Giro d'Italia 2016, 16° tappa: insidie verso Andalo

L'ascesa verso Fai della Paganella conduce a un finale ricco di trappole, attenzione a possibili colpi di mano.

Giro d'Italia 2016, 16° tappa: insidie verso Andalo
Giro d'Italia 2016, 16° tappa: insidie verso Andalo

Dopo l'ultimo giorno di riposo, il Giro d'Italia riparte con la tappa che conduce da Bressanone ad Andalo. In memoria, le gesta della cronoscalata, con l'allungo prepotente di Kruijswijk e la resa - forse definitiva - di Nibali. Nelle sei tornate che mancano alla conclusione, la strada offre diverse opportunità per ribaltare la classifica. La prima proprio quest'oggi, perché il chilometraggio è ridotto - 132 km da percorrere - ma il disegno regala momenti di grande spettacolo. 

L'inizio è con pendenza favorevole, dopo il passaggio a Bolzano, km 38, comincia la prima asperità di giornata. Passo della Mendola, seconda categoria, quasi 15 km, pendenza media del 6.5%. La scalata raggiunge il suo punto più impervio poco dopo la metà. Qui si arriva al 10%.

In vetta, c'è tempo per recuperare le energie.
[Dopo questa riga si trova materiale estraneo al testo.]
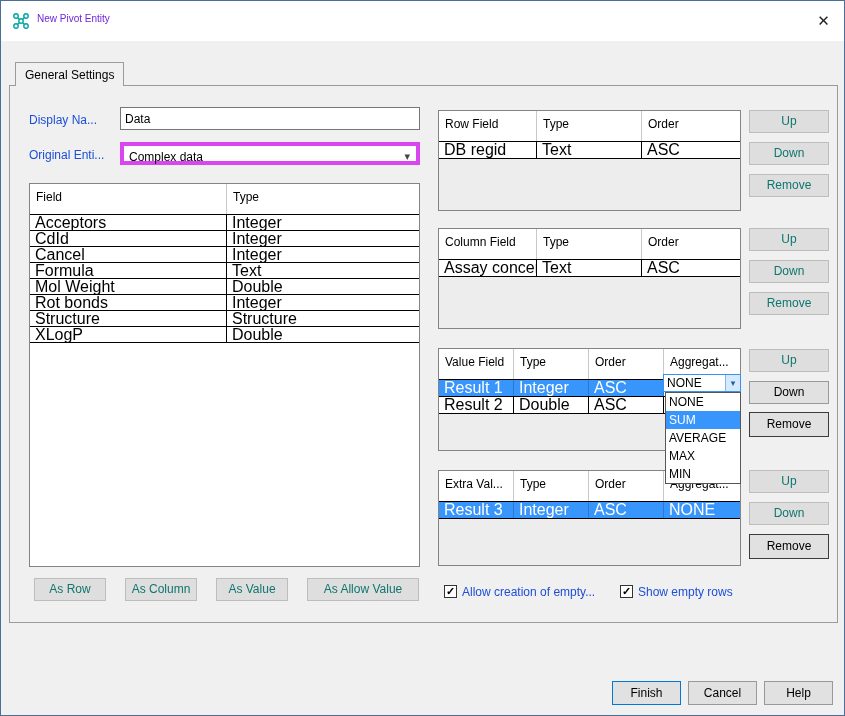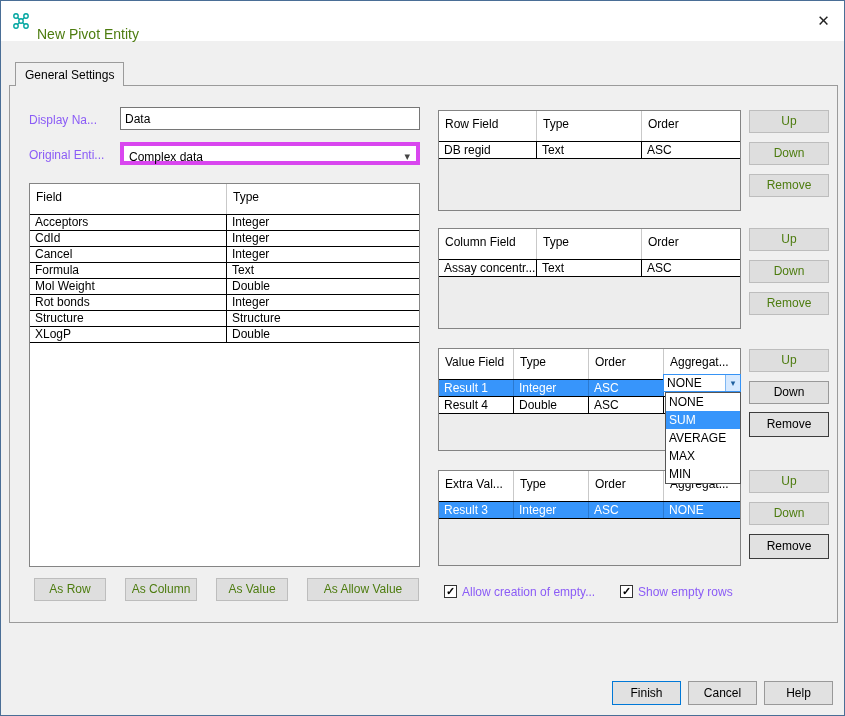--- a/index.html
+++ b/index.html
@@ -5,61 +5,61 @@
   * { box-sizing: border-box; margin: 0; padding: 0; }
   html,body { background:#9a9a9a; }
   body { font-family:"Liberation Sans", sans-serif; }
 
   .window { position:relative; width:845px; height:716px; background:#f0f0f0;
             border:1px solid #4a6e96; overflow:hidden; }
 
   
   .titlebar { position:absolute; left:0; top:0; width:843px; height:40px; background:#ffffff; }
   .app-icon { position:absolute; left:11px; top:11px; width:18px; height:18px; color:var(--icon_teal,#00a5a0); }
-  .window-title { position:absolute; left:36px; top:25px; font-size:14px; color:#4d7c0f; }
+  .window-title { position:absolute; left:36px; top:12px; font-size:10px; color:#6d28d9; }
   .close-btn { position:absolute; left:802px; top:0; width:41px; height:40px; display:flex;
                align-items:center; justify-content:center; font-size:15px; color:#222; cursor:default; }
 
   
   .tab { position:absolute; left:14px; top:61px; height:24px; padding:0 9px; background:#f0f0f0;
          border:1px solid #9b9b9b; border-bottom:none; z-index:2; font-size:12px;
          display:flex; align-items:center; }
   .panel { position:absolute; left:8px; top:84px; width:829px; height:538px;
            border:1px solid #9b9b9b; z-index:1; }
 
-  .lbl { position:absolute; font-size:12px; color:#8b5cf6; white-space:nowrap; }
+  .lbl { position:absolute; font-size:12px; color:#1d4ed8; white-space:nowrap; }
 
   .input { position:absolute; height:23px; background:#fff; border:1px solid #767676;
            font-size:12px; padding:0 4px; font-family:"Liberation Sans",sans-serif; }
   .combo { position:absolute; height:23px; background:#fff; border:4px solid #d946ef; font-size:12px; }
   .combo-val { position:absolute; left:5px; top:4px; }
   .chev { position:absolute; right:6px; top:4px; font-size:11px; color:#444; }
 
   
   .tbl { position:absolute; background:#ededed; border:1px solid #848484; overflow:hidden; }
   .tbl.white { background:#fff; }
   .hdr { display:flex; height:31px; background:#fff; border-bottom:1px solid #000; }
   .hcell { font-size:12px; padding:6px 0 0 6px; border-right:1px solid #c9c9c9;
            white-space:nowrap; overflow:hidden; }
   .hcell.last { border-right:none; flex:1; }
   .trow { display:flex; height:16px; background:#fff; border-bottom:1px solid #000; }
   .trow.h17 { height:17px; }
-  .tcell { font-size:12px; line-height:15px; padding-left:5px; border-right:1px solid #000;
+  .tcell { font-size:16px; line-height:15px; padding-left:5px; border-right:1px solid #000;
            white-space:nowrap; overflow:hidden; }
   .trow.h17 .tcell { line-height:16px; }
   .tcell.last { border-right:none; flex:1; }
   .trow.sel { background:var(--selection,#3795fb); }
   .trow.sel .tcell { color:#fff; border-right-color:#2a79d0; }
   .trow.sel .tcell.editor-slot { background:#fff; }
 
   
   .btn { position:absolute; height:23px; background:#e1e1e1; border:1px solid #999999;
          font-size:12px; text-align:center; line-height:21px; color:#000; cursor:default;
          white-space:nowrap; overflow:hidden; }
-  .btn.disabled { color:#4d7c0f; background:#dedede; border-color:#bdbdbd; }
+  .btn.disabled { color:#0f766e; background:#dedede; border-color:#bdbdbd; }
   .btn.strong { border-color:#3c3c3c; }
   .btn.primary { border-color:var(--accent,#0078d7); }
 
   
   .agg-combo { position:absolute; background:#fff; border:1px solid #3693f5; font-size:12px;
                line-height:16px; padding-left:3px; z-index:20; }
   .agg-chev { position:absolute; right:0; top:0; width:15px; height:100%; background:#d6e9ff;
               border-left:1px solid #7fb7f2; text-align:center; font-size:9px; line-height:16px; color:#1e5f9e; }
   .agg-popup { position:absolute; background:#fff; border:1px solid #565656; z-index:30; }
   .opt { height:18px; font-size:12px; line-height:18px; padding-left:3px; color:#000; }
@@ -187,21 +187,21 @@
       <span class="hcell" style="width:75px">Order</span>
       <span class="hcell last">Aggregat...</span>
     </div>
     <div class="trow h17 sel">
       <span class="tcell" style="width:75px">Result 1</span>
       <span class="tcell" style="width:75px">Integer</span>
       <span class="tcell" style="width:75px">ASC</span>
       <span class="tcell last editor-slot"></span>
     </div>
     <div class="trow h17">
-      <span class="tcell" style="width:75px">Result 4</span>
+      <span class="tcell" style="width:75px">Result 2</span>
       <span class="tcell" style="width:75px">Double</span>
       <span class="tcell" style="width:75px">ASC</span>
       <span class="tcell last"></span>
     </div>
   </div>
   <div class="btn disabled" style="left:748px;top:348px;width:80px">Up</div>
   <div class="btn" style="left:748px;top:380px;width:80px">Down</div>
   <div class="btn strong" style="left:748px;top:411px;width:80px;height:25px;line-height:23px">Remove</div>
 
   <div class="agg-combo" style="left:662px;top:373px;width:78px;height:18px">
Una lunga discesa, irregolare, conduce infatti alla seconda fatica. Fai della Paganella, seconda categoria, 10.2 km, 7.4% di pendenza media, 15% nei tratti di maggior difficoltà. Allo scollinamento, mancano circa 10 km al traguardo, chi ha gamba e vuol guadagnare terreno deve per forza di cose attaccare qui. Si tratta di un'ascesa con pendenza regolare, non ci sono strappi secchi, ma a un passo dal termine si sgretola la barriera del 15%. 

Il finale regala poi ulteriore tensione. Picchiata, tratto pianeggiante e rimbalzo al 9%, trampolino perfetto per chi vuol piazzare la stoccata decisiva. Difficile ipotizzare qui un gruppo folto, probabile una cerchia ristretta, con all'interno uomini di classifica. Il traguardo è adatto a Valverde, ma anche a Nibali. Entrambi possono mettere alla prova Kruijswijk. Alleanza in vista?